Let’s say we are given the following problem:
Predict which clients are most likely to stop buying in our shop in next 3 months.
For each client we know the month when one started to buy in our shop and additionally we have many behavioral features in monthly aggregates. The ‘eldest’ client has been buying for fifty months; let’s denote the time since a client began to buy by $t$ ($t \in [0, 50]$). It can be assumed that the number of clients is very large. If a client stops buying for three months and then comes back, then he is treated as a new customer so an event (stop buying) can occur only once.
Two solutions come into my mind:
Logistic regression – For each client and each month (maybe except the 3 newest months), we can say whether a client stopped buying or not, so we can do rolling samples with one observation per client and month. We can use the number of months since beginning as a categorical variable to obtain some equivalent of base hazard function.
Extended Cox model – This problem can be also modeled using the extended Cox model. It seems that this problem is more suited to survival analysis.
Question: What are the advantages of survival analysis in similar problems? The survival analysis was invented for some reason, so there must be some serious advantage.
My knowledge in survival analysis is not very deep and I think that most potential advantages of the Cox model can also be achieved using logistic regression.

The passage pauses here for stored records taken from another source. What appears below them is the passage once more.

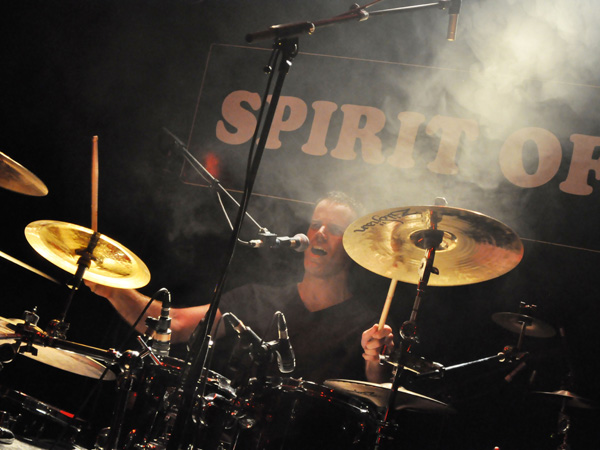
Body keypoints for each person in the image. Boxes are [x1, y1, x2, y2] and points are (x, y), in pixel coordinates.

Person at [86, 192, 394, 384]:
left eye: (335, 229)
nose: (320, 233)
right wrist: (114, 289)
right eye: (315, 224)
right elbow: (174, 325)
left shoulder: (367, 325)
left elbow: (378, 389)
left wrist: (375, 360)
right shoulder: (256, 299)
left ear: (354, 247)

- Equivalent of stratified Cox model can be obtained using an interaction of $t$ and the stratifying variable.
- Interaction Cox model can be obtained by diving the population into several sub-populations and estimating LR for every sub-population.
The only advantage I see is that Cox model is more flexible; for example, we can easily calculate the probability that a client will stop buying in 6 months.
The problem with the Cox model is that it predicts nothing. The “intercept” (baseline hazard function) in Cox models is never actually estimated. Logistic regression can be used to predict the risk or probability for some event, in this case: whether or not a subject comes in to buy something on a specific month.
The problem with the assumptions behind ordinary logistic regression is that you treat each person-month observation as independent, regardless of whether it was the same person or the same month in which observations occurred. This can be dangerous because some items are bought in two month intervals, so consecutive person by month observations are negatively correlated. Alternately, a customer can be retained or lost by good or bad experiences leading consecutive person by month observations are positively correlated.
I think a good start to this prediction problem is taking the approach of forecasting where we can use previous information to inform our predictions about the next month’s business. A simple start to this problem is adjusting for a lagged effect, or an indicator of whether a subject had arrived in the last month, as a predictor of whether they might arrive this month.